__課題 1__
一覧のうち、「name author: Riddell」を含む行から始めて「genus: Merostachys」を含む行までを、両端の行も含めて一字一句違えずに書き写してください。

__記事__
━━━━━━━━━━

「表現の自由」と「内容不関与の原則」
2001年に成立・施行された文化芸術振興基本法においては、前文の第四段落で「我が国の文化芸術の振興を図るためには、文化芸術活動を行う者の自主性を尊重することを旨としつつ、文化芸術を国民の身近なものとし、それを尊重し大切にするよう包括的に施策を推進していくことが不可欠である。」としたうえで、第一条(目的)・第二条(基本理念)では、「文化芸術に関する活動(以下「文化芸術活動」という)を行う者(文化芸術活動を行う団体を含む。以下同じ。)の自主的な活動の促進を旨とし」(第一条)、「文化芸術活動を行う者の自主性が十分に尊重されなければならない」(第二条第一項)、「文化芸術活動を行う者の創造性が十分に尊重されるとともに、その地位の向上が図られ、その能力が十分に発揮されるよう考慮されなければならない」(第二条第二項)と繰り返し文化芸術活動を行う者の自主性の尊重について規定しています。
さらに、2017年の文化芸術基本法改正では、上記に加えて、前文第四段落で「表現の自由」への言及が挿入され(次の強調部)「我が国の文化芸術の振興を図るためには、文化芸術の礎たる表現の自由の重要性を深く認識し、文化芸術活動を行う者の自主性を尊重することを旨としつつ、文化芸術を国民の身近なものとし、それを尊重し大切にするよう包括的に施策を推進していくことが不可欠である。」というかたちに変わりました。
もともと国(文科省および文化庁)は、検閲をはじめとした戦前の文化芸術への国の介入に対する反省に立ち、表現の自由を保証する憲法21条を踏まえたうえで、助成を行う場合も採択をピア・レビューの専門家に委ねるという姿勢であり、2001年法でのある自主性/創造性の尊重の明記も、それと沿ったものと解釈されてきました。文部省・文化庁OBである故・根木昭氏は、文化政策学の入門書の中でこの姿勢を国の「内容不関与の原則」として強調しており(たとえば『文化行政法の展開』(水曜社、2005年)など)、同時にこれはアーツカウンシル・イングランドの創設時において強調された「アームズ・レングスの原則」と実質的に同じものである、と記しています※。
2017年改正での表現の自由への言及の追加はこの点をさらに明確化したものといえます。
※ なおアームズ・レングスの原則については、日本では少し理想化された誤解(アームズ・レングスが文化政策全般の大原則であるという錯覚)が根強くあります。アームズ・レングスはもともと、「独立」状態を指す一般的な用語であり、公共分野においては、権力分立や、政府からのマスメディアへの介入や、両者の癒着や腐敗を防ぐために距離を取る必要があるということを説明する際に使う概念です。したがって文化政策特有の用語ではありませんし、後述するように、文化政策においてもいつでも適用されるものでもありません。その意味で「表現の自由」や「文化権」のような法的・人権的な原理とはレベルが違う用語であることにご注意ください。これらに関しては、過去のネットTAM講座の伊藤裕夫先生の記事や山口裕典氏の記事もご覧いただければと思います。)

━━━━━━━━━━

__入力データ__
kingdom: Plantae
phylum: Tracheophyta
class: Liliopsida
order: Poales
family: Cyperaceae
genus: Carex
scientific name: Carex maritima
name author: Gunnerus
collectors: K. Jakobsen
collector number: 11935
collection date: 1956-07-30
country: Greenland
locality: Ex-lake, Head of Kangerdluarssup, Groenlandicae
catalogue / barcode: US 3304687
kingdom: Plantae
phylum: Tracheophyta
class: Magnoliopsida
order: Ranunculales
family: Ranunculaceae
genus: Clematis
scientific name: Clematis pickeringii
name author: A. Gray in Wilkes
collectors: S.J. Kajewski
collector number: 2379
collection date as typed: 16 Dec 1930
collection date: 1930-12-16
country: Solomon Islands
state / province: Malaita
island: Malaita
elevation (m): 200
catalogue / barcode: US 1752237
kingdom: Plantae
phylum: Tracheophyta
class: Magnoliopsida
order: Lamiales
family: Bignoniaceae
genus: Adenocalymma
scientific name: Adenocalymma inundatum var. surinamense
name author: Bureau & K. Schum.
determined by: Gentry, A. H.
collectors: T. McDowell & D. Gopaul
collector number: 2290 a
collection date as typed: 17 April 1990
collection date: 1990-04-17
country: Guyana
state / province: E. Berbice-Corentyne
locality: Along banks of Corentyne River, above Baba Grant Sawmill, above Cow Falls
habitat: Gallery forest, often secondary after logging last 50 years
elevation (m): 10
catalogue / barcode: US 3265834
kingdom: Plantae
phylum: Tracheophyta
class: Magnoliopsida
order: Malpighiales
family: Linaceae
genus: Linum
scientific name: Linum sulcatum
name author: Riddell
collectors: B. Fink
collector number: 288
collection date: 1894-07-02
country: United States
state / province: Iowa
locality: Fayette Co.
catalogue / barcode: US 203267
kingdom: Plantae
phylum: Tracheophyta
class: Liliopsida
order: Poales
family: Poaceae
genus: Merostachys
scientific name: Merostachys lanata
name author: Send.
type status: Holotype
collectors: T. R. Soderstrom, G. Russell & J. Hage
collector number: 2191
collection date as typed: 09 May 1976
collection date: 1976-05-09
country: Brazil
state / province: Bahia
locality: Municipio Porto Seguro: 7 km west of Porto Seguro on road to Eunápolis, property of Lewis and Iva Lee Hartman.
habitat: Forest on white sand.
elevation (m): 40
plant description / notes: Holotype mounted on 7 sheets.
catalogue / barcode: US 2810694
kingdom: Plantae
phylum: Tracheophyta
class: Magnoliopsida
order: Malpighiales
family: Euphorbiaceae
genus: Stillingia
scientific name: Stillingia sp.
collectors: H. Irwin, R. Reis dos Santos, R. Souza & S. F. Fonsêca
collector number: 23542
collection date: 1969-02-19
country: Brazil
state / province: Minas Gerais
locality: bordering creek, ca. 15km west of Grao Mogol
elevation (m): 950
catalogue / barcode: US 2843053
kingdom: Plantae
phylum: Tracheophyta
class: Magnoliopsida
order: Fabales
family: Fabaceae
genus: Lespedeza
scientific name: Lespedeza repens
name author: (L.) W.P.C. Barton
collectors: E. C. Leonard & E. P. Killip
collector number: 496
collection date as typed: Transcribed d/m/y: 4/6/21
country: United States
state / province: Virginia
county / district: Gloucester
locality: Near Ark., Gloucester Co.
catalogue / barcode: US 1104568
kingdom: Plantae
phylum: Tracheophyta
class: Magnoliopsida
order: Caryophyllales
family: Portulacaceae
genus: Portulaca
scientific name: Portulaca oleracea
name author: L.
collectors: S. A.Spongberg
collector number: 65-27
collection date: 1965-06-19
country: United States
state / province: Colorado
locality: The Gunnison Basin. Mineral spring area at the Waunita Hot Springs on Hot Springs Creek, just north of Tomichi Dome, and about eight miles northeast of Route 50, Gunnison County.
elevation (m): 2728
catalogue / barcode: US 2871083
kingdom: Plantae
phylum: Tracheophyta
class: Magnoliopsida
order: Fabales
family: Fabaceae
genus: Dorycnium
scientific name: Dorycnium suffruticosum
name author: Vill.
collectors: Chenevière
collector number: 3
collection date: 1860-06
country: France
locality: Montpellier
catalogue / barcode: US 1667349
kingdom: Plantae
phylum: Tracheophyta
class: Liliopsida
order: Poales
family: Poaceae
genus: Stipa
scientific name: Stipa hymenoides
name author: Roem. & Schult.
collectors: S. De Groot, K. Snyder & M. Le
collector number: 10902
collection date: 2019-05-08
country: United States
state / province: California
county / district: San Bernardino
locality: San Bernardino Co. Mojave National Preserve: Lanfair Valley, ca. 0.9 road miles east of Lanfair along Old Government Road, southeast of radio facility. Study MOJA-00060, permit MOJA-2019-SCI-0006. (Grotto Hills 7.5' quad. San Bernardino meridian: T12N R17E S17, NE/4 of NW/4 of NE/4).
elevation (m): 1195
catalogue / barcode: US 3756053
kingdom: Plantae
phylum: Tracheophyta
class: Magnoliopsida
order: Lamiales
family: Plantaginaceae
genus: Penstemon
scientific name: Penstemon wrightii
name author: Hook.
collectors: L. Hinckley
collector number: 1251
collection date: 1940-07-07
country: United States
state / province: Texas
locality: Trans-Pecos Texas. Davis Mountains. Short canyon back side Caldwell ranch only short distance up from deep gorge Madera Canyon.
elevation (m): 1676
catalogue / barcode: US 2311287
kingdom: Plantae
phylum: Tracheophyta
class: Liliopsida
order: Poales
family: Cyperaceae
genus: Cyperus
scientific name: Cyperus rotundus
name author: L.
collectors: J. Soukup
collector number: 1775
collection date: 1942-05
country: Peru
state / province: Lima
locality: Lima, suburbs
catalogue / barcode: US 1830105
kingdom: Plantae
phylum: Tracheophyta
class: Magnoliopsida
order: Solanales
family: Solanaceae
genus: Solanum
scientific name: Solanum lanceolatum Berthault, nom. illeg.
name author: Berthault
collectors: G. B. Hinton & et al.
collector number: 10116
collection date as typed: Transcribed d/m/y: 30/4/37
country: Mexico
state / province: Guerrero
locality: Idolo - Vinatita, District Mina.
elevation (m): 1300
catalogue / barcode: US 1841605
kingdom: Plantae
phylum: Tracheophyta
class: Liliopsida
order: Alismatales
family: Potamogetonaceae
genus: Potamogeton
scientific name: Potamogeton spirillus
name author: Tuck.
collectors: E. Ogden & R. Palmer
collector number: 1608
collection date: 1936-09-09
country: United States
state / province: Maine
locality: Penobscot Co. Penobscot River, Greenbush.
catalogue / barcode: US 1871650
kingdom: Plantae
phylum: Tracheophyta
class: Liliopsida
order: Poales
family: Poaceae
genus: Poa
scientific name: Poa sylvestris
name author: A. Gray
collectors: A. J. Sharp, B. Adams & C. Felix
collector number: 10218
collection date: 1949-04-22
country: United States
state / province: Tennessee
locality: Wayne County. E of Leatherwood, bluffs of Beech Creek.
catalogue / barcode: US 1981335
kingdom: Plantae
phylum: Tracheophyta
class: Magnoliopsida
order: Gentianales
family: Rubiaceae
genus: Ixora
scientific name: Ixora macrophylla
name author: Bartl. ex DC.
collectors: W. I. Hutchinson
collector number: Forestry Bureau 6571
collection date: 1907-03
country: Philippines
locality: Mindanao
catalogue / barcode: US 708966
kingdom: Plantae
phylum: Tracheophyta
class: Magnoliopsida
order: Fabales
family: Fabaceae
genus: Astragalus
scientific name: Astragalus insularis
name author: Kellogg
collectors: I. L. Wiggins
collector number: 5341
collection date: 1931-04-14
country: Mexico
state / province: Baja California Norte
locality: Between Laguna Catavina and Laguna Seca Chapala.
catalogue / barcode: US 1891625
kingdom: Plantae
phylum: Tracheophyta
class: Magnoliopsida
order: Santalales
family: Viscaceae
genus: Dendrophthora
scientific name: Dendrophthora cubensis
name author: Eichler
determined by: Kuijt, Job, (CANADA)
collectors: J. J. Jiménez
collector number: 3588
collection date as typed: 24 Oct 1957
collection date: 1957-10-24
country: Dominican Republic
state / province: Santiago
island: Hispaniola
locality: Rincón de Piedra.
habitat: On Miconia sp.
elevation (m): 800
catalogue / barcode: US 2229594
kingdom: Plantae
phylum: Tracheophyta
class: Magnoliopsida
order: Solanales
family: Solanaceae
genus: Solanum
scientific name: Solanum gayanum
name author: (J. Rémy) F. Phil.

━━━━━━━━━━

__課題 2__
文化芸術基本法と表現の自由をめぐる記事の続きを、最後の文の後から書き進めること。

__期待される出力 1__
name author: Riddell
collectors: B. Fink
collector number: 288
collection date: 1894-07-02
country: United States
state / province: Iowa
locality: Fayette Co.
catalogue / barcode: US 203267
kingdom: Plantae
phylum: Tracheophyta
class: Liliopsida
order: Poales
family: Poaceae
genus: Merostachys

__期待される出力 2__
文化振興における政府の役割はアームズ・レングスの文化機関への「パトロン」としてだけではなく、多様な文化芸術が行われやすくなるための税制などの条件整備(米国の寄付税制がその典型です)や、現場で芸術的選択が自治・自律的に行われることを前提としつつ社会福祉政策として政府の責任のもと安定した資金を提供する設計監理者(フランス・ドイツの州レベル文化政策がその典型です)、さらに自ら広報・宣伝・啓発の主体としての役割を果たす場合(国レベルでは旧社会主義・共産主義国が典型ですが、自治体のレベルではどこでも見られます)もあります。
戦後すぐから1980年代にかけては、旧西側諸国の文化政策において、国家の文教分野への介入にアレルギーが強かった英国と英連邦を中心に、特にファインアートやシリアスアートといった専門的・学問的研究に近い分野の振興において、政府とアームズ・レングスの(一定の独立性をもった)文化機関を設置し、政府はそのパトロン的な役割を果たすというケースが増えました。米国においてもそれに範をとってNEAが作られました。
他方で、ファインアートやシリアスアートに留まらない幅広い文化振興の要請や、世界的な存在になった文化芸術団体の支援のためには設計管理者型の文化政策が望ましいため、政府や政府の委託を受けた文化機関が設計監理者として文化政策を行うケースも世界的に増えています。また、英国アーツカウンシルが2012年のロンドンオリンピックで行った文化プログラムは、文化政策の専門職を有するアーツカウンシルが設計監理者的な役割をも担うことを示したものともいえます。重要なのは、「高い知見を持つ専門家が自治・自律的に専門性を発揮できる制度」であり、「アームス・レングス」はその一つのやり方にすぎません。
「表現の自由」が明記された背景
ところで、なぜ2017年改正でこの点が明確化される必要があったのでしょうか。それは、行政がかかわる文化振興において、「内容不関与の原則」が破られ、国や自治体が、文化芸術活動を行う個人・団体の自主性・創造性を尊重せず、文化芸術活動の内容に関与したのではないかと考えられるケースが続発したためです。
いくつか例を挙げましょう。
- 2007年から2008年にかけておきた、映画「靖国 YASUKUNI」をめぐる国会議員向け特別上映の実施や上映中止・公開延期の騒動。
- 2009年、沖縄の県立美術館で巡回展の版画作品が館長(文化芸術分野や文教行政の経験がない、副知事経験者)から展示を拒否された事件。
- 2010年、神戸ファッション美術館でおきた、開催中の展示物の強制撤去。
- 2016年3月、東京都現代美術館「MOTアニュアル2016 キセイノセイキ」で小泉明郎《空気》への館側からの改変要請があり、作家は館内での展示をとりやめて美術館近隣の画廊で同作品を展示。
- 2016年7月、美術評論家連盟は「表現の自由について」WEBサイトを開設するとともに、その前年に起きた東京都現代美術館での展覧会における会田誠作品の撤去をめぐる騒動について公開質問状を発表。
上記のほかにも美術作品をわいせつ物として検挙する動きなど、さまざまなかたちでの圧力によって、美術作品の展示がとりやめになったケースや、批判を受けるケース、また検閲や自主規制をめぐる当事者の告発などが相次ぎました。(詳しくは、拙著の美術表現にかかわる近時の国内規制事例10選(1994-2013)や、それ以降現在に至るさまざまな事件・事例の年表(作成中)をご覧いただければ幸いです。)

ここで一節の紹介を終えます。